>> BEGIN DOCUMENT PASSAGE

Just checked, its really not for guarding a multi location disaster but rather , in case of any cyber attack if the data is corrupted in primary the same will be propagated to secondary/dataguard site. So in that case we will need to rely on the backup/recovery process RTO.

Also with regards to table/index compression. We are seeing in another database the table compression with 'compress for query high' option is decreasing the size of the data to 1/3rd of the original size. So is it safe to go for this compression as an initial approach and test this OLTP application against it? But for index it appear to be only Key compression , so we need to carefully see the non unique index if any. and what storage space benefit are we getting out of it. Correct me if wrong.  

On Wed, 27 Apr 2022, 7:08 pm Mark W. Farnham, <mwf_at_rsiz.com> wrote:

If the business requirement is truly for multiple site disasters still providing business continuation you have a difficult task.  

First, you should try to gain an understanding amongst the stakeholders that IF you are guarding against multiple data center disasters (otherwise a dataguard or a remote standby catch-up and fail-over seems sufficient), that implies you have a third repository of the data far away from the first two, most likely with an agreement with a third party to spin up hardware to recover on at their site.  

Very likely they will then understand that your current set up for failover is sufficient for the requirement.

>> END DOCUMENT PASSAGE
>> BEGIN DATA PROVIDED

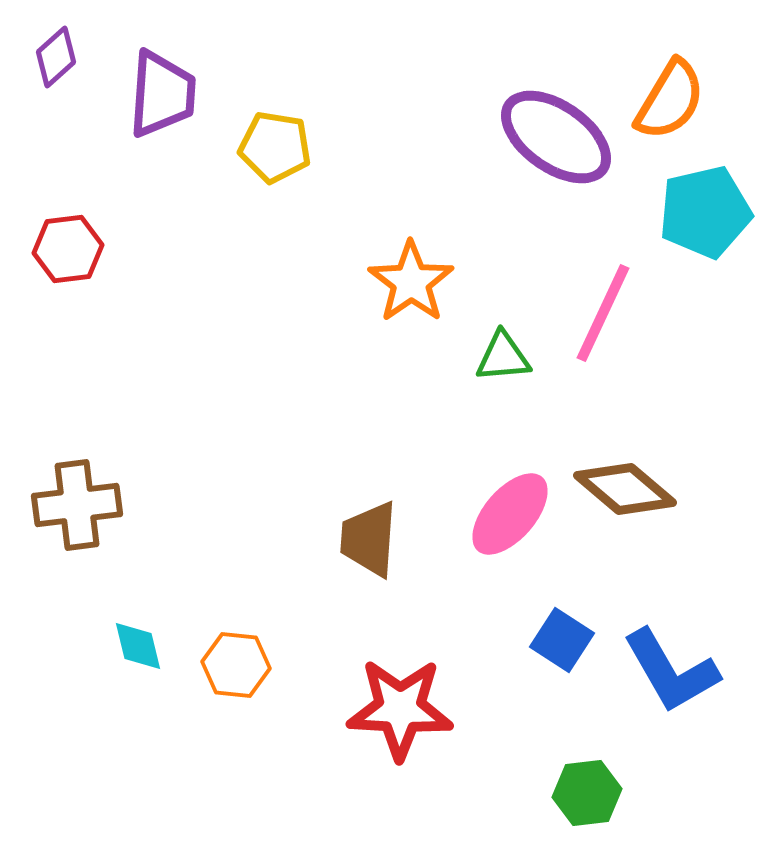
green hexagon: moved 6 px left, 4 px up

>> END DATA PROVIDED

--- WORK INSTRUCTIONS ---
1. Answer these about the email thread, one line each:
(a) To what fraction of the original size does the 'compress for query high' option reduce the data in another database?
(b) What type of compression does the index appear to be limited to?
(c) Who wrote the message dated Wed, 27 Apr 2022?
2. Can you copy the part of the email thread starting at "If the business" and ending at "at their site."?
The data shown has nothing to do with the email thread.

--- ANSWERS TO THE EXERCISE ---
1.
(a) 1/3rd
(b) Key compression
(c) Mark W. Farnham

2.
If the business requirement is truly for multiple site disasters still providing business continuation you have a difficult task.  

First, you should try to gain an understanding amongst the stakeholders that IF you are guarding against multiple data center disasters (otherwise a dataguard or a remote standby catch-up and fail-over seems sufficient), that implies you have a third repository of the data far away from the first two, most likely with an agreement with a third party to spin up hardware to recover on at their site.